(PROBLEM 1):
Rewrite the notebook exercise text from "#### Initializing Your" up to and including "Initialize $b$ as zeros?", changing "shapes" to "dimensions".
(PROBLEM 2):
Answer these questions from the notebook exercise text:
(a) What name does it give to the label formatting?
(b) What learning rate should the model be trained with?
(c) Which two functions are imported from mygrad, and from where?
(PROBLEM 3):
Say whether each statement agrees with the notebook exercise text. Answer yes or no, and quote the words that decide it.
(a) Vanilla gradient descent is called stochastic gradient descent in the literature.
(b) Loss and accuracy are to be recorded only once training has finished.
(c) The docstring for the gradient descent function should state the variable types it expects and returns.

PROVIDED PASSAGE: Begin

This label-formatting is known as **one-hot encoding**, which is a stupid name.

#### STUDENT WRITTEN ANSWER HERE

Use the method provided by `toy_data` to plot the data. What objects are returned by this method? They should be familiar to you in the context of the matplotlib function `plt.subplots()`.

In [None]:
# STUDENT CODE HERE

Use this plot, and your access to the training data and labels to figure our which color belongs to which class-label (0, 1, or 2).

STUDENT WRTTEN ANSWER HERE
 - red: ????
 - yellow: ????
 - blue: ????



#### Initializing Your Model's Trainable Parameters
Recall the form of our model:
 - $f(X; W, b) = XW + b$
 
 Given the shape of our training data, what are the shapes of $W$ and $b$?
 
Read the documentation for `np.random.randn` (use shift-tab!). What kind of statistical distribution does this draw from? Is it a uniform distribution? Use this to initialize $W$.

Initialize $b$ as zeros?

Should these be numpy arrays or mygrad tensors?

In [None]:
# STUDENT CODE HERE

#### Preparing your optimization scheme
We will be using "vanilla" gradient descent (referred to as stochastic gradient descent (SGD) in literature) to train our model. Write a simple function that takes in a trainable parameter and any other parameters needed for performing gradient descent. This function should return the updated **data** of the parameter. All operations involving a `Tensor` should only be using its `grad` and `data` properties. We do not want to create a computational graph when we already have the gradients we want! 

This is a rare instance where we want the function to **mutate** the input data: it should work with a *view* of the data and update it. Thus it need not return anything!

Include a reasonably-detailed docstring for this function. Indicate what variable-types it expects and returns.

In [None]:
# STUDENT CODE HERE

Write a function that takes in your model's output and any other parameters it needs to compute the mean accuracy of your prediction. Write a descent docstring.

In [None]:
# STUDENT CODE HERE

Import `dense` from mygrad's layers and `multiclass_hinge` from the losses.

In [None]:
from mygrad.nnet.layers import dense
from mygrad.nnet.losses import multiclass_hinge

Read the documentation for multiclass hinge. What format of `y_train` does it expect? What is the form of our labels? How can you get labels in the form expected by multiclass hinge?

In [None]:
# STUDENT CODE HERE

Using a learning rate of `1.` and **no** regularization, train your model for 1000 iterations. Record the loss and accuracy for each operation. Plot them afterwards.

In [None]:
# STUDENT CODE HERE

Look at the values in W. Specifically note the columns. Keeping in mind what columns correspond to which color, visualize where the columns of W would be plotted if they were points. Why does this make sense? Plot the points for further clarification and practice. 

In [None]:
# STUDENT CODE/ANSWER HERE

PROVIDED PASSAGE: End
INFORMATION GIVEN: Begin

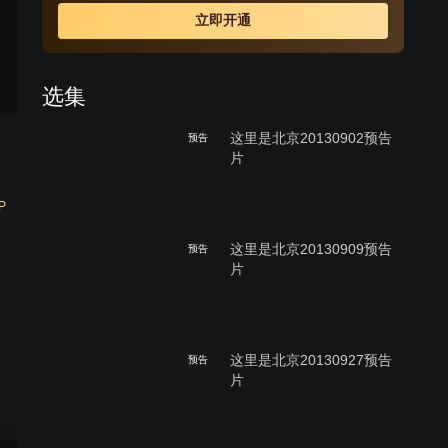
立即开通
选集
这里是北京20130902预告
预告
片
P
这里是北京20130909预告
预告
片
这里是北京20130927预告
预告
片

INFORMATION GIVEN: End
INFORMATION GIVEN: Begin

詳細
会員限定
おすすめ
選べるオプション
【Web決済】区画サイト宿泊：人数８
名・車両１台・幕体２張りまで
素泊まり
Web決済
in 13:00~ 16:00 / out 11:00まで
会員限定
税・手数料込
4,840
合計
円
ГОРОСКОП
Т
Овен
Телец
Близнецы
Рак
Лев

INFORMATION GIVEN: End

(EXERCISE ANSWER 1):
#### Initializing Your Model's Trainable Parameters
Recall the form of our model:
 - $f(X; W, b) = XW + b$
 
 Given the shape of our training data, what are the dimensions of $W$ and $b$?
 
Read the documentation for `np.random.randn` (use shift-tab!). What kind of statistical distribution does this draw from? Is it a uniform distribution? Use this to initialize $W$.

Initialize $b$ as zeros?

(EXERCISE ANSWER 2):
(a) One-hot encoding.
(b) A learning rate of `1.`.
(c) `dense` from mygrad's layers and `multiclass_hinge` from the losses.

(EXERCISE ANSWER 3):
(a) Yes: "referred to as stochastic gradient descent (SGD) in literature"
(b) No: "Record the loss and accuracy for each operation."
(c) Yes: "Indicate what variable-types it expects and returns."